» **AUFGABEN ZUR ÜBUNG**:
1. Gib aus dem Artikel über den Berliner Lieferando-Betriebsrat den Teil von „Bild: Lieferando-Fahrer*innen protestieren“ bis „begangen zu haben.“ wörtlich wieder.
2. Fass im Artikel über den Berliner Lieferando-Betriebsrat den Absatz, der mit „Anfang August haben in Berlin“ beginnt, als kurze Stichpunktliste zusammen und behalte dabei die wichtigsten Fakten.

» **AUSGEWÄHLTER ABSCHNITT**:

Bild: Lieferando-Fahrer*innen protestieren für bessere Arbeitsbedingungen
Berlin taz | Der Essensbringdienst Lieferando geht massiv gegen den neu
gewählten [1][Betriebsrat] in Berlin vor. Laut taz-Informationen hat das
Unternehmen für 14 der 17 Betriebsratsmitglieder Kündigungsverfahren
eingeleitet. Lieferando wirft ihnen vor, in ihrer Funktion als
Wahlvorstand, der die Betriebsratswahlen organisiert hat, Arbeitszeitbetrug
begangen zu haben.
Das ist einer der wenigen Gründe, aus denen Wahlvorstände oder
Betriebsratsmitglieder, die besonderen Kündigungsschutz genießen, gefeuert
werden können. Außerdem hat Lieferando beim Arbeitsgericht die Anfechtung
der Wahl beantragt.
Anfang August haben in Berlin rund 200 Kurierfahrer*innen [2][einen
Betriebsrat für die rund 1.400 Rider gewählt]. Mit 17 Mitgliedern ist es
der größte Betriebsrat bei Lieferando. Das Unternehmen bestätigte auf
taz-Nachfrage, dass mittlerweile Verfahren gegen einzelne Betriebsräte
eingeleitet wurden: „Mehrere Wahlvorstände stehen im Verdacht, sich
monatelang auf Kosten des Arbeitgebers bereichert zu haben“, sie hätten
„mit vielen tausend Arbeitsstunden ein Vielfaches des üblichen Aufwands für
eine klar definierte Aufgabe eingereicht“, so eine Sprecherin.
Martina Bowens ist eine der Betriebsrät*innen, die gekündigt werden sollen.
Sie hält die Vorwürfe von Lieferando für vorgeschoben, um den Betriebsrat
an seiner Arbeit zu hindern. „Es geht nicht um Arbeitszeitbetrug, sie
wollen uns los werden. Das ist eine klassische Union-Busting-Strategie“,
sagt Bowens, die in Wirklichkeit anders heißt, aus Angst vor negativen
Konsequenzen jedoch nicht mit ihrem richtigen Namen in der Zeitung stehen
will.

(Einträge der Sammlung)
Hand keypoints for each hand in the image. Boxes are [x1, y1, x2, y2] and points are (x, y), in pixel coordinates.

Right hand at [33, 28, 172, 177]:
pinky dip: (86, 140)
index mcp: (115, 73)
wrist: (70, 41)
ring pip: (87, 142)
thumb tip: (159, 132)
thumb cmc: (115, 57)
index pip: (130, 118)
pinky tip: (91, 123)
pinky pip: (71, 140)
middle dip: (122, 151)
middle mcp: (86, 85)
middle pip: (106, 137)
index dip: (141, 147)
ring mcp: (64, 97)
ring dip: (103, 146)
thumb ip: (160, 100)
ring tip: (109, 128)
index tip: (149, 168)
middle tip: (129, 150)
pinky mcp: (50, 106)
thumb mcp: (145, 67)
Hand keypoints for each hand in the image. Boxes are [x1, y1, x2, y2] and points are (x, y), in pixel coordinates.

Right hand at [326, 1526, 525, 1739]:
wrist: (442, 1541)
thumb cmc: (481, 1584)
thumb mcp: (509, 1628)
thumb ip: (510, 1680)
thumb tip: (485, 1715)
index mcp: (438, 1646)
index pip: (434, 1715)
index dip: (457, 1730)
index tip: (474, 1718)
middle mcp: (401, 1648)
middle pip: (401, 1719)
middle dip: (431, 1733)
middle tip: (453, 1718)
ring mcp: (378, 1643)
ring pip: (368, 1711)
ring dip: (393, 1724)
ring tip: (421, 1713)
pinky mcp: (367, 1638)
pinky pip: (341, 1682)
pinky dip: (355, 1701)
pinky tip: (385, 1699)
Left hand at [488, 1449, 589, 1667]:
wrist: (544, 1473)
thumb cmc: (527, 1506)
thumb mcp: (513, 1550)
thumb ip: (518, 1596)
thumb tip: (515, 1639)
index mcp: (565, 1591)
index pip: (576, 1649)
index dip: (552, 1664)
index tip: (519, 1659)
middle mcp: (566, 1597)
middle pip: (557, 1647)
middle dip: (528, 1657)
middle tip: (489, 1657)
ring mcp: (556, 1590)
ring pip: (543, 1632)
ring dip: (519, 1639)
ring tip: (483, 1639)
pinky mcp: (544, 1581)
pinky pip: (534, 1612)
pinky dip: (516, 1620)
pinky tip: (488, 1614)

* * *

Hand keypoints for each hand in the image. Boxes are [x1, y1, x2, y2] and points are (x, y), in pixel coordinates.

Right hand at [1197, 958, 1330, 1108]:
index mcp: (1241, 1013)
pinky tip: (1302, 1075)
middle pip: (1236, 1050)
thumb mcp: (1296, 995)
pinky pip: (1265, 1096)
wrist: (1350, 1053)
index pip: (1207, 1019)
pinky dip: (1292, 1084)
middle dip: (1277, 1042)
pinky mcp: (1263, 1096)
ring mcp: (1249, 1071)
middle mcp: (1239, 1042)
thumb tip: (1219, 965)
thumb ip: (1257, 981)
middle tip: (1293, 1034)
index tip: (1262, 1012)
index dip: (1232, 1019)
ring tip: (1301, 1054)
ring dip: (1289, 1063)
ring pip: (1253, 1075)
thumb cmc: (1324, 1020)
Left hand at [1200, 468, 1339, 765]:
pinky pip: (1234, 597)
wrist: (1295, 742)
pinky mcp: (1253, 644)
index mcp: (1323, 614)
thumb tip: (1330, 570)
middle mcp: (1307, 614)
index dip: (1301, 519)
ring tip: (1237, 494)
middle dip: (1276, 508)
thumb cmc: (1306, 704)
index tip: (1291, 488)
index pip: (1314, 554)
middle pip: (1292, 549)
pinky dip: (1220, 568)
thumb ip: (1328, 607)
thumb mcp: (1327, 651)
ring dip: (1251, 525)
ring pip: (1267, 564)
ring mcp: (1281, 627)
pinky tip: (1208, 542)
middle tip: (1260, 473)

» **LÖSUNGEN**:
1.
Bild: Lieferando-Fahrer*innen protestieren für bessere Arbeitsbedingungen
Berlin taz | Der Essensbringdienst Lieferando geht massiv gegen den neu
gewählten [1][Betriebsrat] in Berlin vor. Laut taz-Informationen hat das
Unternehmen für 14 der 17 Betriebsratsmitglieder Kündigungsverfahren
eingeleitet. Lieferando wirft ihnen vor, in ihrer Funktion als
Wahlvorstand, der die Betriebsratswahlen organisiert hat, Arbeitszeitbetrug
begangen zu haben.

2.
- Anfang August haben in Berlin rund 200 Kurierfahrer*innen einen Betriebsrat für die rund 1.400 Rider gewählt.
- Mit 17 Mitgliedern ist er der größte Betriebsrat bei Lieferando.
- Auf taz-Nachfrage bestätigte das Unternehmen, dass Verfahren gegen einzelne Betriebsräte eingeleitet wurden.
- Laut einer Sprecherin stehen mehrere Wahlvorstände im Verdacht, sich monatelang auf Kosten des Arbeitgebers bereichert zu haben.
- Sie sollen viele tausend Arbeitsstunden eingereicht haben, ein Vielfaches des üblichen Aufwands für eine klar definierte Aufgabe.